東北大学は10月11日、肺の恒常性維持に必須の遺伝子発現システムを発見し、その異常が肺胞タンパク症の発症に関わることを見出したと発表した。

成果は、東北大大学院 医学系研究科 細胞生物学講座 生物化学分野の五十嵐和彦教授、同・内科病態学講座 呼吸器病態学分野の貫和敏博名誉教授らの研究チームによるもの。研究の詳細な内容は、10月14日付けで米医学専門誌「Journal of Experimental Medicine」オンライン版に掲載された。

ヒトを含む多くの生物は、肺から空気中の酸素を取り込むことで生命活動を維持しているのはいうまでもない。その肺はというと、約3億個の小さな「肺胞」(気管支の先が枝分かれした先端に存在する袋状の構造)からなり、表面積は約7m2にもおよぶ。この肺胞の周囲に毛細血管があり、肺胞から血管へと酸素が受け渡され、一方で不要な二酸化多酸素が肺胞に戻される仕組みだ。

肺胞には表面張力がかかっており、息を抜いたら本来なら潰れてしまう。それを防いでいるのが、肺胞表面を被う「肺胞サーファクタント」という物質だ。肺胞は1層の「肺胞上皮」で被われているが、その中には酸素の取り込みを行う「1型肺胞上皮」と、サーファクタントの合成分泌を行う「2型肺胞上皮」の2種類が存在しているのである。

そして肺胞サーファクタントの量を適切に保っているのが、肺胞の腔内に存在する貪食細胞の「肺胞マクロファージ」だ。肺胞マクロファージが肺胞サーファクタントを分解することで、量が適切な範囲になるよう調節されているのである。ただし、「肺胞タンパク症」という病気では肺胞サーファクタントのバランスが崩れ、大量の肺胞サーファクタントが肺胞腔内に溜まり、呼吸不全を引き起こしてしまう(画像1)。肺胞タンパク症は、主に肺胞マクロファージの異常により発症すると考えられているが、その発症機構はまだわかっていないところが多かったのである。

画像1。肺胞タンパク症の概念図

遺伝子の近傍に結合し、その遺伝子の発現(RNAへの転写)を調節する一群のタンパク質のことを「転写因子」という。そして、免疫において必須の役割を果たす転写因子が「Bach2」だ。Bach2の遺伝子を欠損したマウスを作成したところ、正常に生まれて成長はするものの、徐々に肺胞タンパク症を発症し、1年程度ですべて死んでしまったのである(画像2・3)。

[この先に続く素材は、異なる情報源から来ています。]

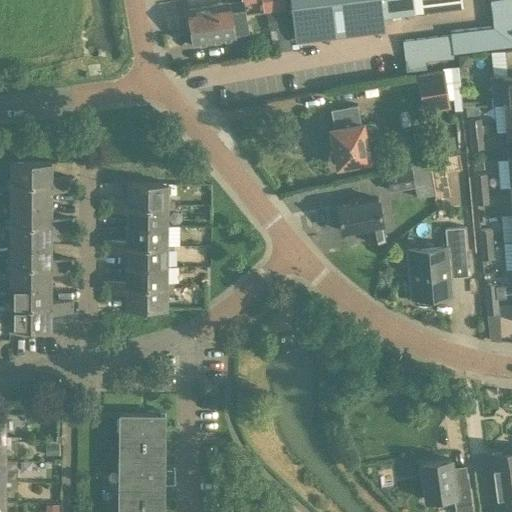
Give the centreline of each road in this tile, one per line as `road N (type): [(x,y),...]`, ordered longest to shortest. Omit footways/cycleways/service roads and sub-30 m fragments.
road 1 (residential): [(511,363),(459,355),(405,334),(353,304),(296,249)]
road 2 (residential): [(296,249),(151,80)]
road 3 (residential): [(85,363),(87,171)]
road 4 (residential): [(183,511),(184,335)]
road 5 (residential): [(0,102),(151,80)]
road 6 (residential): [(184,335),(229,311),(296,249)]
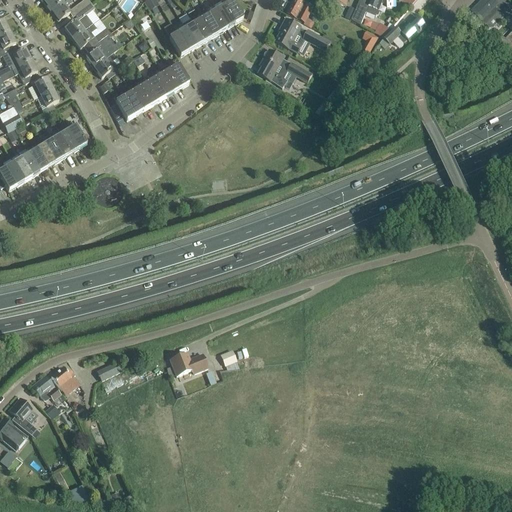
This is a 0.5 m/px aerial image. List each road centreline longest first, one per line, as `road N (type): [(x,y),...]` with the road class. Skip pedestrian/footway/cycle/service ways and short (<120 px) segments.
road 1 (motorway): [(511,118),(218,242),(0,302)]
road 2 (motorway): [(0,326),(226,263),(511,144)]
road 3 (unclassified): [(0,406),(44,366),(72,355),(480,233)]
road 4 (residential): [(113,157),(201,96),(253,38),(268,0)]
road 5 (unclassified): [(480,233),(428,121),(419,82),(424,53)]
road 6 (residential): [(113,157),(83,98),(12,0)]
road 7 (residential): [(0,213),(113,157)]
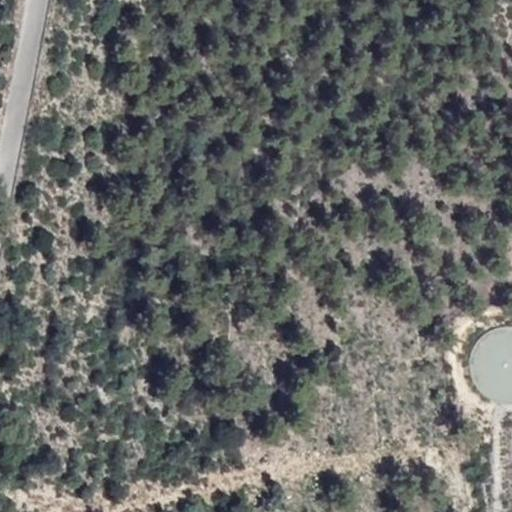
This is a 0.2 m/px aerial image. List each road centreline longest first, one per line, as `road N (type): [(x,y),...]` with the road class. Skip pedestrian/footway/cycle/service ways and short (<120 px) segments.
road 1 (track): [(0,480),(57,504),(452,451),(473,511)]
road 2 (unclassified): [(0,208),(47,0)]
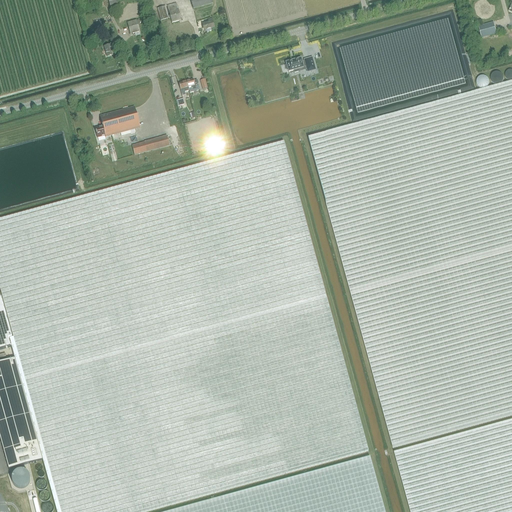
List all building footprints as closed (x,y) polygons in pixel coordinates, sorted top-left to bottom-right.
[(118,0),(108,0),(111,8),(118,6),(117,1),(118,1),(118,0)] [(190,0),(193,10),(213,4),(211,0),(190,0)] [(169,12),(178,9),(176,3),(165,6),(165,7),(157,9),(161,21),(170,18),(169,12)] [(169,12),(170,18),(172,23),(181,21),(178,9),(169,12)] [(211,31),(211,29),(215,28),(212,19),(208,20),(209,23),(202,25),(204,31),(207,31),(208,33),(211,31)] [(127,23),(130,35),(140,32),(136,21),(127,23)] [(481,38),(497,34),(494,23),(478,27),(481,38)] [(112,49),(114,48),(113,44),(104,47),(107,57),(114,56),(112,49)] [(287,66),(285,66),(287,70),(288,70),(288,72),(294,71),(294,73),(298,72),(298,70),(303,68),(303,67),(306,67),(306,69),(307,69),(308,72),(315,70),(312,58),(304,60),(305,62),(302,62),(301,59),(286,63),(287,66)] [(500,73),(498,72),(496,72),(494,73),(493,74),(492,75),(491,77),(491,79),(491,81),(492,83),(493,84),(495,85),(497,85),(499,85),(501,84),(502,82),(503,80),(503,78),(503,76),(502,74),(500,73)] [(484,76),(482,76),(480,77),(479,78),(477,79),(477,81),(476,83),(477,85),(478,87),(479,88),(481,89),(483,89),(485,88),(487,87),(488,86),(489,84),(489,82),(488,80),(487,79),(486,77),(484,76)] [(193,80),(186,82),(187,88),(188,88),(188,91),(189,93),(200,91),(197,82),(194,83),(193,80)] [(186,82),(178,84),(182,97),(185,96),(184,93),(188,91),(188,88),(187,88),(186,82)] [(511,511),(511,82),(308,138),(393,448),(511,415),(511,420),(394,453),(410,511),(511,511)] [(103,126),(95,128),(97,138),(104,136),(105,137),(139,128),(134,107),(100,116),(103,126)] [(134,156),(170,146),(167,136),(131,145),(134,156)] [(0,289),(13,338),(9,339),(15,358),(0,362),(0,438),(9,469),(42,460),(56,511),(146,511),(368,451),(284,142),(0,219),(0,289)] [(1,298),(0,298),(0,350),(10,347),(8,339),(12,338),(11,334),(1,298)] [(384,511),(370,457),(169,511),(384,511)] [(30,481),(30,480),(30,479),(30,478),(30,477),(29,476),(29,475),(28,475),(28,474),(27,473),(26,472),(25,472),(24,471),(23,471),(22,470),(21,470),(20,470),(19,471),(18,471),(17,471),(16,472),(15,473),(14,473),(14,474),(13,475),(12,476),(12,477),(12,478),(12,479),(12,480),(12,481),(12,482),(12,483),(13,484),(13,485),(14,485),(14,486),(15,487),(16,487),(16,488),(17,488),(18,488),(19,489),(20,489),(21,489),(22,489),(23,489),(23,488),(24,488),(25,488),(26,487),(27,487),(27,486),(28,485),(29,484),(29,483),(30,482),(30,481)] [(47,486),(47,485),(47,484),(46,483),(46,482),(45,482),(45,481),(44,481),(44,480),(43,480),(42,480),(41,480),(40,480),(39,481),(38,481),(38,482),(37,482),(37,483),(36,484),(36,485),(36,486),(36,487),(37,487),(37,488),(37,489),(38,489),(39,490),(40,490),(40,491),(42,491),(43,491),(43,490),(44,490),(45,489),(46,489),(46,488),(46,487),(47,487),(47,486)] [(50,497),(50,496),(50,495),(49,494),(49,493),(48,493),(48,492),(47,492),(46,492),(45,492),(44,492),(43,492),(42,492),(41,493),(40,494),(40,495),(39,496),(39,497),(39,498),(40,498),(40,499),(40,500),(41,500),(41,501),(42,501),(42,502),(43,502),(44,502),(45,502),(46,502),(47,502),(48,501),(49,500),(49,499),(50,499),(50,498),(50,497)] [(53,509),(53,508),(53,507),(53,506),(52,506),(52,505),(51,504),(50,504),(50,503),(49,503),(48,503),(47,503),(46,503),(45,503),(45,504),(44,504),(43,505),(43,506),(42,506),(42,507),(42,508),(42,509),(42,510),(42,511),(52,511),(53,511),(53,510),(53,509)]
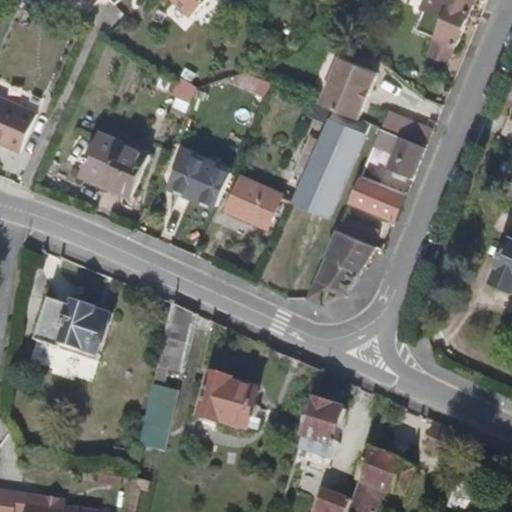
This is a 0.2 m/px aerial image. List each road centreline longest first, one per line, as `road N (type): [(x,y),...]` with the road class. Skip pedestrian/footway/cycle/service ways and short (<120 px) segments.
road 1 (residential): [(388,305),(503,0)]
road 2 (residential): [(3,207),(297,331)]
road 3 (residential): [(297,331),(427,391)]
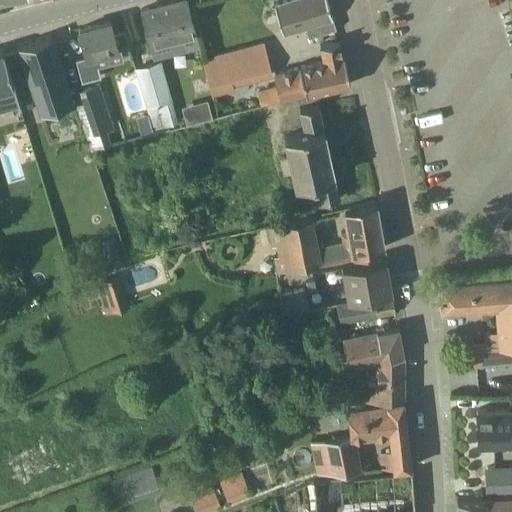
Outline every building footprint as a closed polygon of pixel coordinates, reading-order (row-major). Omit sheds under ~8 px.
[(199,49),(186,0),(177,0),(173,1),(159,5),(140,10),(153,61),(199,49)] [(334,28),(325,0),(286,0),(273,4),(283,33),(304,26),(308,36),(334,28)] [(117,51),(109,21),(78,29),(86,57),(75,59),(81,81),(100,76),(95,57),(117,51)] [(71,92),(53,36),(18,46),(41,113),(74,101),(71,92)] [(349,84),(347,74),(342,55),(340,56),(336,40),(317,45),(321,60),(297,66),(297,67),(272,73),(275,85),(258,89),(262,105),(305,94),(305,95),(329,88),(349,84)] [(232,90),(232,87),(272,75),(263,42),(203,58),(212,95),(232,90)] [(0,110),(18,105),(2,50),(0,50),(0,110)] [(134,68),(135,72),(154,131),(178,123),(160,60),(134,68)] [(114,128),(105,105),(99,83),(71,92),(74,101),(86,137),(90,149),(111,143),(107,130),(114,128)] [(302,132),(283,137),(293,185),(296,184),(298,193),(305,191),(309,204),(338,198),(318,105),(297,110),(302,132)] [(317,247),(317,245),(274,256),(277,272),(321,261),(355,253),(382,248),(374,200),(344,206),(349,231),(339,233),(341,242),(317,247)] [(273,244),(276,244),(314,235),(310,217),(269,227),(273,244)] [(341,267),(343,284),(387,276),(384,259),(364,263),(341,267)] [(124,276),(101,277),(103,310),(125,309),(124,276)] [(390,293),(387,276),(343,284),(346,300),(370,296),(390,293)] [(511,278),(439,285),(441,310),(498,305),(500,331),(485,332),(486,341),(471,342),(473,365),(511,362),(511,278)] [(304,288),(292,291),(297,312),(309,309),(304,288)] [(297,312),(292,291),(280,294),(285,315),(297,312)] [(394,311),(390,296),(336,307),(339,322),(394,311)] [(305,321),(305,324),(306,325),(308,333),(332,327),(329,316),(305,321)] [(374,390),(361,391),(361,405),(402,398),(402,350),(396,325),(376,330),(375,329),(342,336),(350,369),(374,364),(374,390)] [(511,444),(511,395),(508,396),(509,405),(474,407),(476,445),(494,445),(511,444)] [(390,450),(378,452),(380,470),(409,467),(402,400),(347,409),(350,434),(310,443),(316,473),(359,469),(354,438),(388,434),(390,450)] [(23,483),(58,466),(46,440),(10,457),(23,483)] [(110,479),(116,497),(160,482),(154,464),(110,479)] [(494,468),(487,468),(488,491),(511,490),(511,467),(494,468)] [(249,492),(241,473),(219,482),(228,502),(249,492)] [(413,511),(411,487),(410,473),(313,479),(315,511),(413,511)] [(204,511),(219,506),(212,487),(189,497),(195,511),(204,511)] [(511,511),(511,497),(485,498),(484,499),(455,499),(455,511),(511,511)]
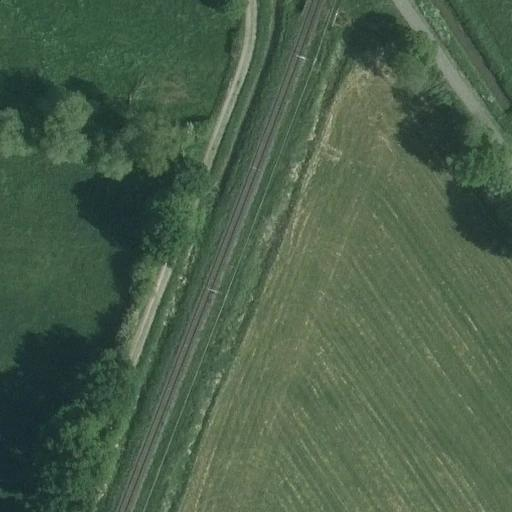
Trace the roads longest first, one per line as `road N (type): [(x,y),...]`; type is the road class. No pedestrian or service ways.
road 1 (track): [(73,511),(249,49),(251,0)]
road 2 (residential): [(511,162),(399,0)]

さらに、Bach2は肺胞マクロファージで働き、Bach2が欠損した肺胞マクロファージでは、肺胞サーファクタントの成分である脂質の処理が特異的に低下していることが判明。よって、Bach2が制御している遺伝子群の発現が乱れることで、肺胞タンパク症が発症すると考えられたのである。

生後12週マウスの肺の顕微鏡写真。野生型ではきれいな肺胞構造を認めるのに対して、Bach2遺伝子破壊マウスでは肺胞の上皮が厚くなり、空間が肺胞サーファクタントと肥大化したマクロファージで埋め尽くされつつある。 画像2(左):野生型。 画像3:Bach2遺伝子破壊マウス

肺は内臓でありながら、外気と経に接することから生体にとって有害な病原菌などに接しており、生体防御における最前線の1つだ。そしてマクロファージはヒトなどの免疫の要であり、分布する臓器ごとにさまざまに分化し、肺胞マクロファージも肺胞サーファクタントの処理や免疫など、特別な機能を持っている。肺胞マクロファージが特定の機能を獲得する仕組みはまだよくわかっていないものの、今回の研究により肺胞マクロファージで働く遺伝子ネットワークの制御因子が発見された形だ。これにより、肺胞タンパク症の病因解明や新たな治療方法の開発が進むことが期待されるとしている。